Two common arguments arose from the relativist responses:
- Society constructs my morality.
- I construct my morality.
The “Society constructs my morality” argument was supported by the following statements.
“Morality is a social construct based on the needs of society for its’ own existence.”
“I think morality is a social construct enforced by the communities we live in. I don’t steal. I’m an atheist. You don’t steal. You’re religious. We come from different upbringings and philosophies but follow a similar tenant; stealing is bad: for the atheist, time in prison, for the religious person, time in prison and a trip to hell. Both don’t steal because society tells them there are consequences to their actions. Morality is thusly consequentially based. Regardless of religious or irreligious beliefs, we abide by the morality meter set out by the societies we live in.”
“This is a really great question! I feel as though the idea of there being “One True Morality” is fundamentally at odds with the vast amount of moral diversity we see around the world. For example, there is widespread disagreement over whether the state should be able to execute criminals, whether terminally ill people have a right to die, and abortion. To me, morality is the set of rules we live by that seek to reduce harm and help us live together effectively.”
The “I construct my morality” argument was supported by the following statements.
“If it were absolute and everyone had the same moral compass wherever that may point, we would lose our free will.”

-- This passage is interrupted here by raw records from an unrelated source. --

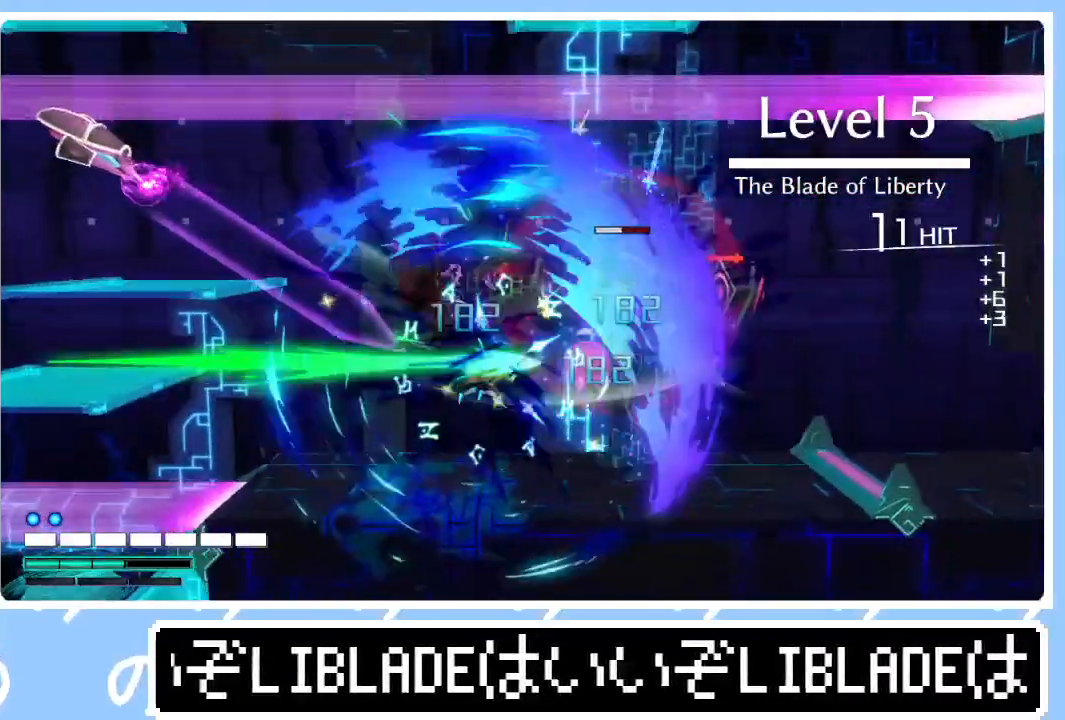
{"buttons": [], "left_stick": "right", "right_stick": "right", "events": [[17, "right_stick", "center"], [383, "right_stick", "right"], [400, "R1", "down"], [483, "R1", "up"]]}
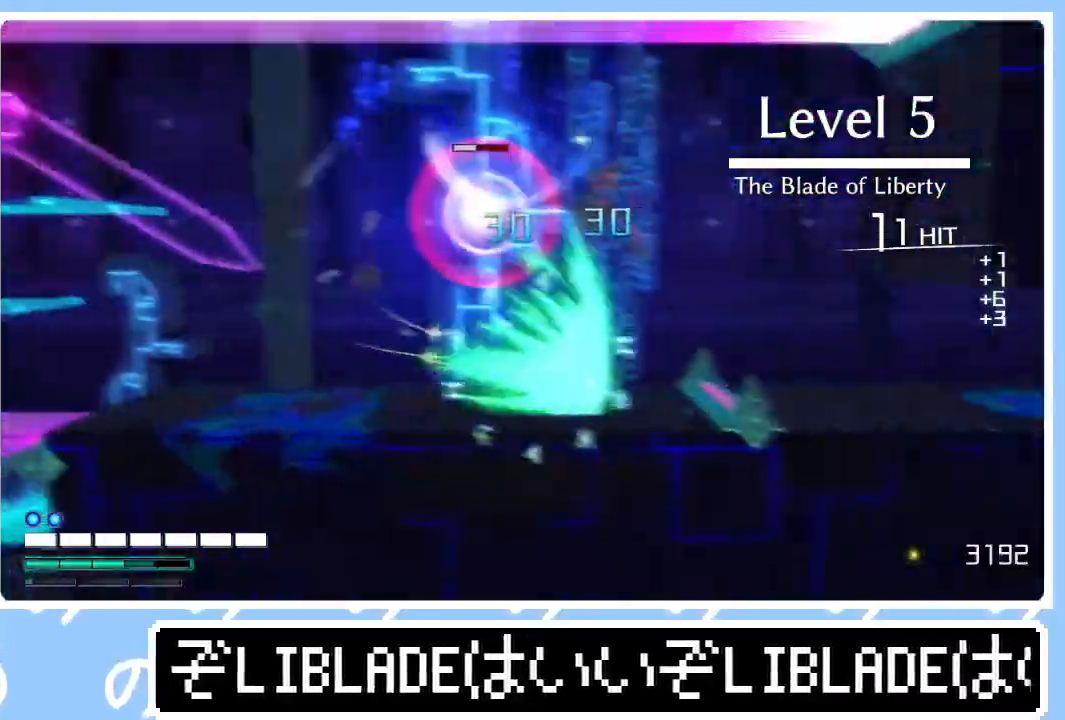
{"buttons": [], "left_stick": "right", "right_stick": "center", "events": [[33, "right_stick", "center"], [250, "L1", "down"], [333, "L1", "up"], [417, "L1", "down"], [483, "L1", "up"]]}
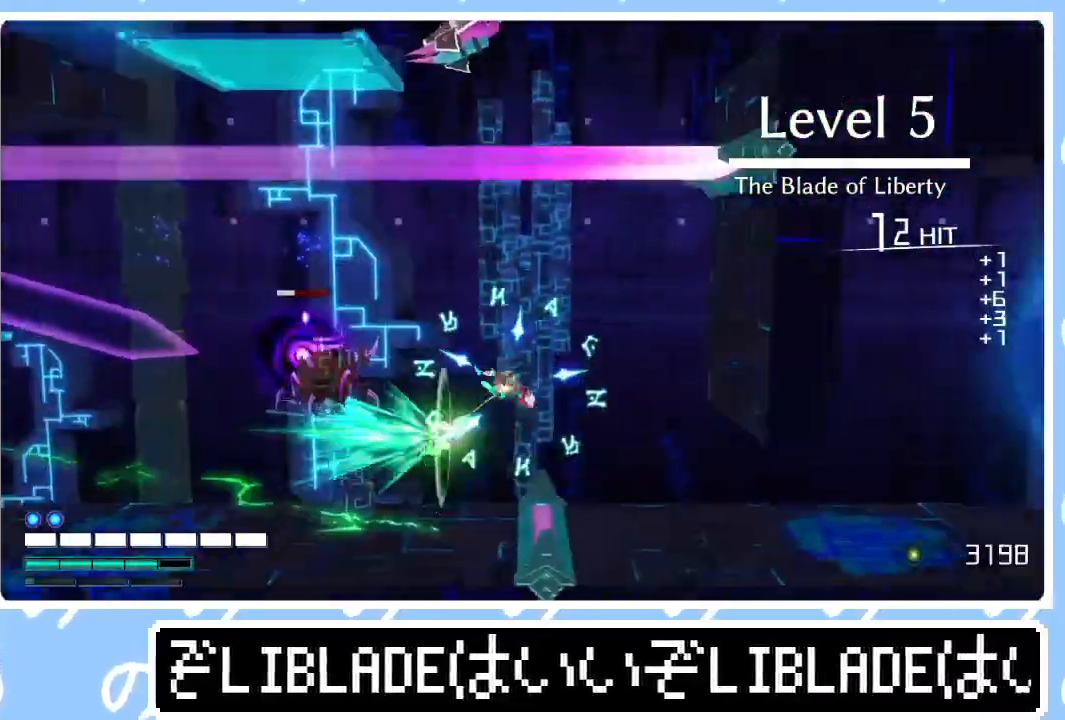
{"buttons": [], "left_stick": "down-right", "right_stick": "center", "events": [[67, "left_stick", "down-right"], [167, "left_stick", "center"], [283, "left_stick", "down-right"]]}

“Ohhhh this is such an interesting question! I’m an anthropologist and (mostly) believe in constructivism which means every person constructs their own reality so in a sense there could be multiple different types of morality. For ex. cultural views of eating animals that some cultures keep as pets. But… that being said there could be a single global morality as well since it generally is thought that there are some things that are immoral.”

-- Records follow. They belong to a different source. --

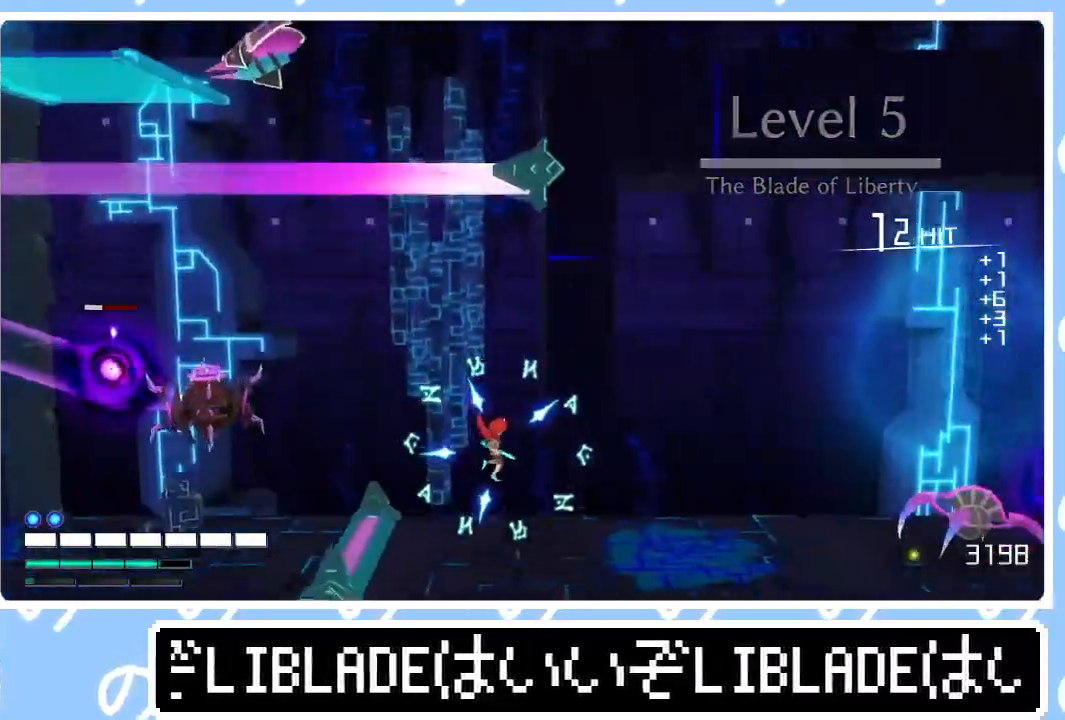
{"buttons": ["L1"], "left_stick": "right", "right_stick": "center", "events": [[83, "left_stick", "right"], [317, "L1", "down"], [433, "L1", "up"], [500, "L1", "down"]]}
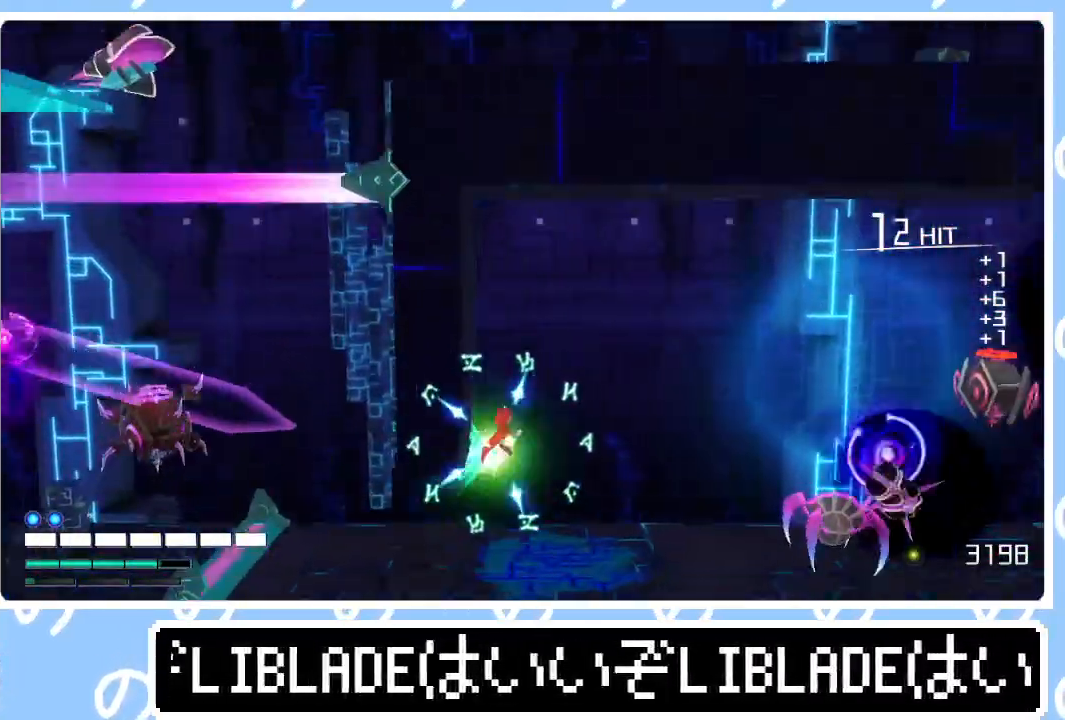
{"buttons": [], "left_stick": "right", "right_stick": "center", "events": [[67, "L1", "up"], [133, "L1", "down"], [233, "L1", "up"]]}
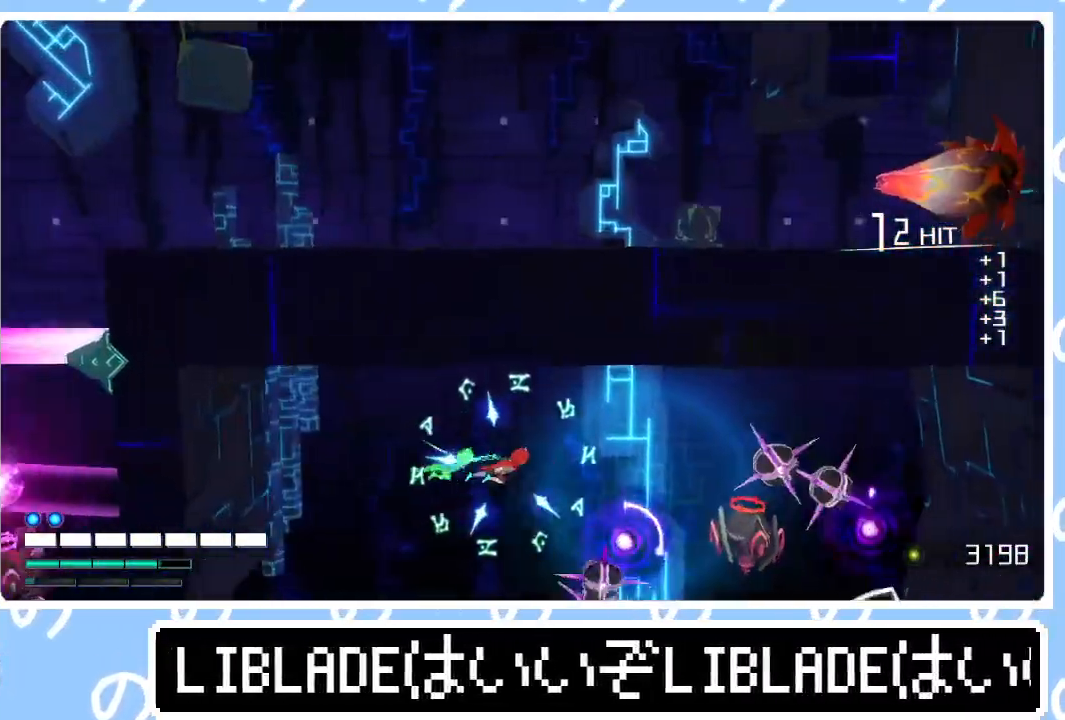
{"buttons": ["R1", "R3"], "left_stick": "right", "right_stick": "right", "events": [[167, "R1", "down"], [167, "right_stick", "right"], [183, "R3", "down"]]}
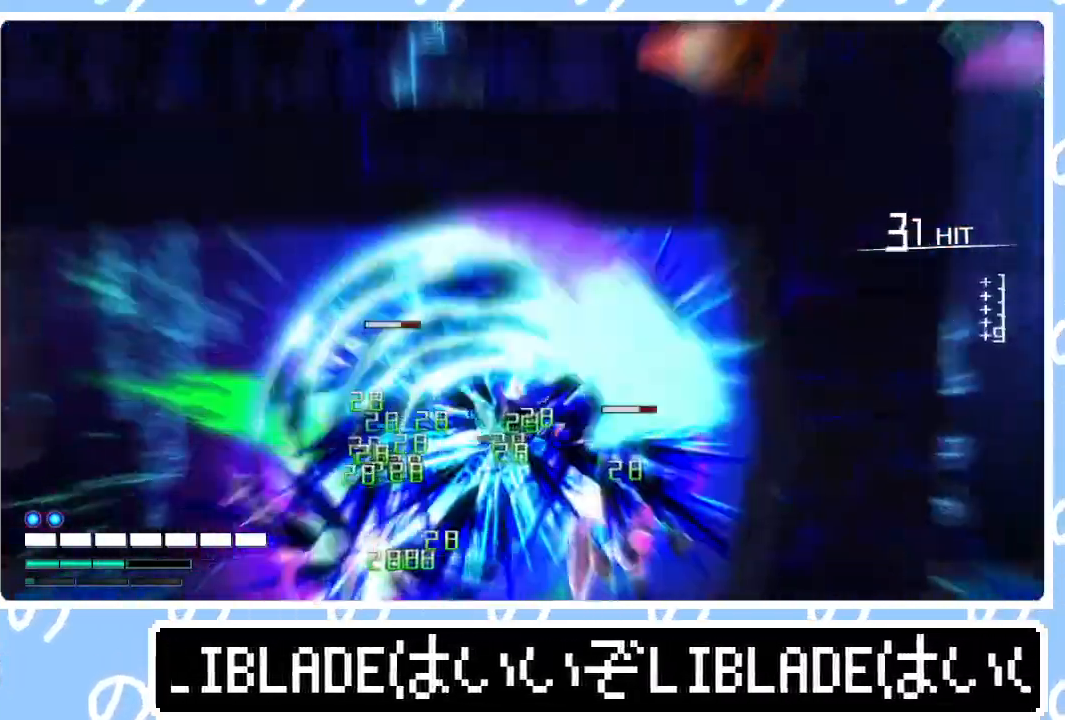
{"buttons": ["L2"], "left_stick": "right", "right_stick": "center", "events": [[283, "R3", "up"], [317, "R1", "up"], [333, "right_stick", "center"], [400, "L2", "down"]]}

“Morality is determined on a personal basis; it comes from culture, upbringing, genetics, community, location, and intentions.”
“I think it’s completely subjective. As a society we have agreed on some basics like murder isn’t ok……but people are still out there murdering others and justifying it in their minds based on their morals. I think each individual decides it for themselves and society decides some…..but overall I’d say the individual decides.”